To do:
1/ Please reproduce the passage of the call-out culture piece that begins at the words "It is undeniable" and stops after the words "harm than good.".
2/ Summarize the call-out culture piece in two sentences.

··· Exercise passage ···

Listening outside the echo chamber19th October 2017
At its worst, liberation culture in Oxford revolves largely around social one-upmanship, and the LGBTQ+ community is particularly guilty of this. From Facebook shaming to real world side-eye, ‘calling out’ has been appropriated as a way to gain social capital and is now becoming a threat to mental health.
It is undeniable that in its pure form ‘call out culture’ is a valuable thing, and has worked to open discussions to an increasing number of people. In recognising our own privileges we become more able to interact considerately with the world around us and make room for those who remain oppressed. Especially in a community such as ours, where people of colour, trans people, women, and those who are disabled, working class, and/or of faith still face barriers to inclusion, it is important that we continue working to make our spaces and discussions as accessible as possible. This should be at the heart of every queer space and a constant point of self-reflection. Unfortunately, our current brand of politics seems to be doing more harm than good.

··· Source data ···

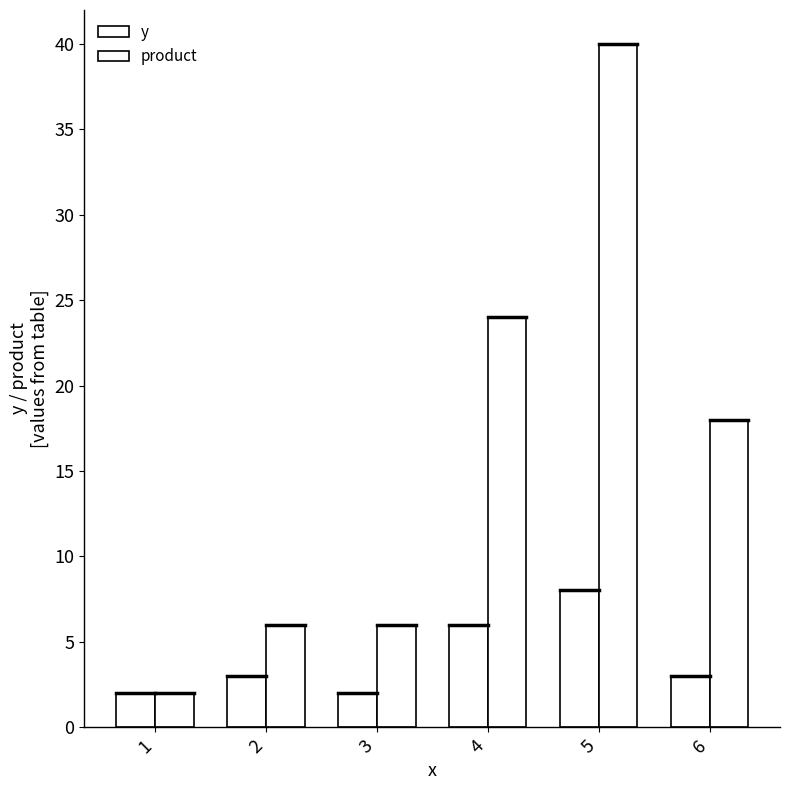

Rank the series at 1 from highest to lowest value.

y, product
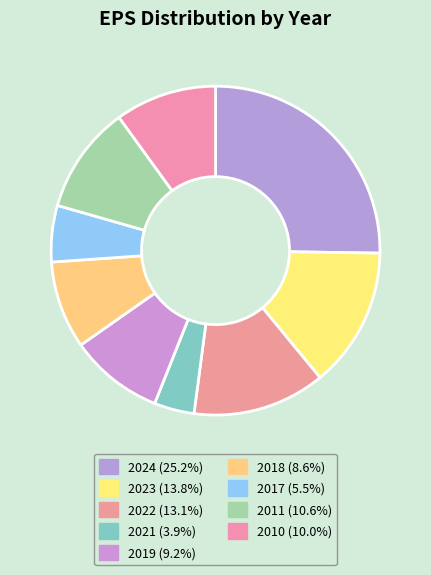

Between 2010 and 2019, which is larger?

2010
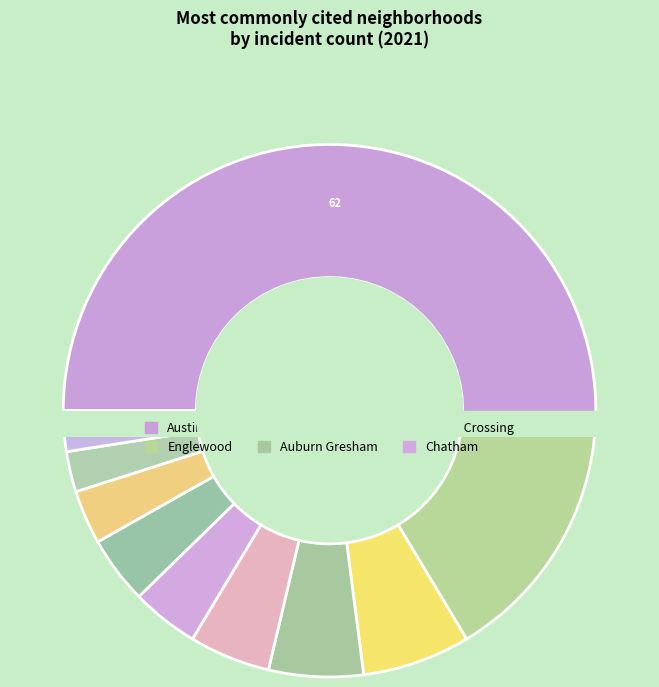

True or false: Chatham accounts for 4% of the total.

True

···

Per-task answers:
1/
It is undeniable that in its pure form ‘call out culture’ is a valuable thing, and has worked to open discussions to an increasing number of people. In recognising our own privileges we become more able to interact considerately with the world around us and make room for those who remain oppressed. Especially in a community such as ours, where people of colour, trans people, women, and those who are disabled, working class, and/or of faith still face barriers to inclusion, it is important that we continue working to make our spaces and discussions as accessible as possible. This should be at the heart of every queer space and a constant point of self-reflection. Unfortunately, our current brand of politics seems to be doing more harm than good.

2/ At its worst, liberation culture in Oxford centers on social one-upmanship, especially in the LGBTQ+ community, where calling out has become a way to gain social capital and now threatens mental health. Although call-out culture in its pure form is valuable for opening discussions and making spaces accessible to those who still face barriers, the current brand of politics seems to be doing more harm than good.